──────── Supplied material ────────

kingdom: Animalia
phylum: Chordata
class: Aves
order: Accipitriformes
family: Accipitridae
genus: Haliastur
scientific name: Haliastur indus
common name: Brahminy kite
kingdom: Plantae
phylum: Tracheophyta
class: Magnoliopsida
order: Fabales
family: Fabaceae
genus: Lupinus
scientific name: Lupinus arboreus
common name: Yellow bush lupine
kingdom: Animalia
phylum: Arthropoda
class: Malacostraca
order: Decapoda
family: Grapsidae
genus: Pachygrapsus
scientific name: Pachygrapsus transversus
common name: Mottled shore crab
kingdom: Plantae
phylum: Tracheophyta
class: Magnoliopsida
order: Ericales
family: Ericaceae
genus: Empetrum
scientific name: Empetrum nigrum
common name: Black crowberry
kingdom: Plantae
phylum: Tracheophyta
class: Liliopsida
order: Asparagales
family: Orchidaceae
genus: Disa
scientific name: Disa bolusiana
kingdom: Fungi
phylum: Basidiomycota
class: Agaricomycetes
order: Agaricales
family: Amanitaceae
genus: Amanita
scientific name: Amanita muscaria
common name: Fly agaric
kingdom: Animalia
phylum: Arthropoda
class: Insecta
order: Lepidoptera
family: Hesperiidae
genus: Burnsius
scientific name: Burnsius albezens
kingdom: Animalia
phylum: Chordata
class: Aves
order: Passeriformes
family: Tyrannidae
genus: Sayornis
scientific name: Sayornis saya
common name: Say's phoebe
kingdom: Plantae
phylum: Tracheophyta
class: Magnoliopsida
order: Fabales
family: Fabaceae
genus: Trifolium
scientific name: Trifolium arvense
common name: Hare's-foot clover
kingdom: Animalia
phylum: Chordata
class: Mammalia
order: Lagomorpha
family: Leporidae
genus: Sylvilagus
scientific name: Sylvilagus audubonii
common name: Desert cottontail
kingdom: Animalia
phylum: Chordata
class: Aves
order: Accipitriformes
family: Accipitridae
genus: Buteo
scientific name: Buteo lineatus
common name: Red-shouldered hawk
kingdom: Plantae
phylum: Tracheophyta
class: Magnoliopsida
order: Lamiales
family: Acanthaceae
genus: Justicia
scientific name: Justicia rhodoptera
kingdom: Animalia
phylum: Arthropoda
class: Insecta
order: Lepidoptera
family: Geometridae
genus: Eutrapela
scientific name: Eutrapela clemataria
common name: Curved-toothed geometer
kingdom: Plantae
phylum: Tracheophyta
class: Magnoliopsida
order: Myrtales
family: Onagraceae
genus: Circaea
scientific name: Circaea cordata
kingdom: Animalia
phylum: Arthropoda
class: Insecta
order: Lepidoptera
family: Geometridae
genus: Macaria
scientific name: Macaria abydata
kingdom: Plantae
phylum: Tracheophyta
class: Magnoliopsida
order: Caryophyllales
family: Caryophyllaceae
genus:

────────

Which lines of the data above contain the word "common"? Gather all of them.

# [Completed task]
common name: Brahminy kite
common name: Yellow bush lupine
common name: Mottled shore crab
common name: Black crowberry
common name: Fly agaric
common name: Say's phoebe
common name: Hare's-foot clover
common name: Desert cottontail
common name: Red-shouldered hawk
common name: Curved-toothed geometer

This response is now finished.